New malaria vaccine demonstrates high efficacy

pharmafile | September 9, 2022 | News story | Medical Communications  


A new malaria vaccine could be pivotal in the fight against the deadly disease.

This vaccine has been developed by members of the University of Oxford team behind the AstraZeneca COVID-19 jab. The R21/Matrix-M previously showed 77% efficacy over 12 months in a Phase IIb trial involving young west African children – meeting WHO’s efficacy goal of 75% – after an initial three-dose course of injections.
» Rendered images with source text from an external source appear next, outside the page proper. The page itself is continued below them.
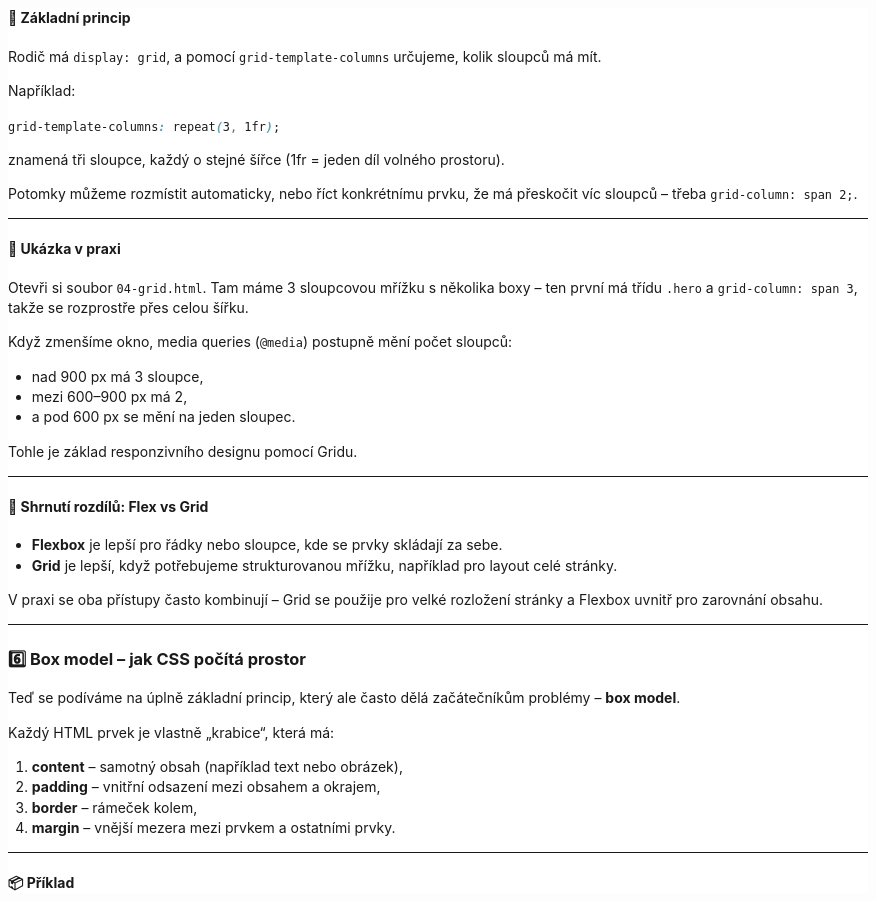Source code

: #### 🧩 Základní princip

Rodič má `display: grid`,
a pomocí `grid-template-columns` určujeme, kolik sloupců má mít.

Například:

```css
grid-template-columns: repeat(3, 1fr);
```

znamená tři sloupce, každý o stejné šířce (1fr = jeden díl volného prostoru).

Potomky můžeme rozmístit automaticky, nebo říct konkrétnímu prvku,
že má přeskočit víc sloupců – třeba `grid-column: span 2;`.

---

#### 🧱 Ukázka v praxi

Otevři si soubor `04-grid.html`.
Tam máme 3 sloupcovou mřížku s několika boxy –
ten první má třídu `.hero` a `grid-column: span 3`, takže se rozprostře přes celou šířku.

Když zmenšíme okno, media queries (`@media`) postupně mění počet sloupců:

-   nad 900 px má 3 sloupce,
-   mezi 600–900 px má 2,
-   a pod 600 px se mění na jeden sloupec.

Tohle je základ responzivního designu pomocí Gridu.

---

#### 🧠 Shrnutí rozdílů: Flex vs Grid

-   **Flexbox** je lepší pro řádky nebo sloupce, kde se prvky skládají za sebe.
-   **Grid** je lepší, když potřebujeme strukturovanou mřížku, například pro layout celé stránky.

V praxi se oba přístupy často kombinují – Grid se použije pro velké rozložení stránky a Flexbox uvnitř pro zarovnání obsahu.

---

### 6️⃣ Box model – jak CSS počítá prostor

Teď se podíváme na úplně základní princip, který ale často dělá začátečníkům problémy – **box model**.

Každý HTML prvek je vlastně „krabice“, která má:

1. **content** – samotný obsah (například text nebo obrázek),
2. **padding** – vnitřní odsazení mezi obsahem a okrajem,
3. **border** – rámeček kolem,
4. **margin** – vnější mezera mezi prvkem a ostatními prvky.

---

#### 📦 Příklad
The 450-patient study now has follow-up data from a group of 409 children who received a fourth booster dose at one year, with either a low or high dose of Novavax’ Matrix-M adjuvant, used to boost the immune response to the R21 antigen.

Protective efficacy was 70% in the low-dose group, and 80% in the high-dose group.

“We are delighted to find that a standard four-dose immunisation regime can now, for the first time, reach the high efficacy level over two years that has been an aspirational target for malaria vaccines for so many years,” said Professor Adrian Hill of Oxford’s Jenner Institute.

“What is particularly encouraging from a scientific perspective are two pieces of information provided by these results,” commented Professor Azra Ghani, chair in infectious disease epidemiology at Imperial College London.

“First, the demonstration that antibody titres can be restored through boosting with this vaccine and, second, that the antibody titres correlate with protection against clinical disease,” he said.

“Taken together, these indicate that similar levels of vaccine efficacy may well be achievable outside the highly seasonal setting in which this particular trial was conducted.”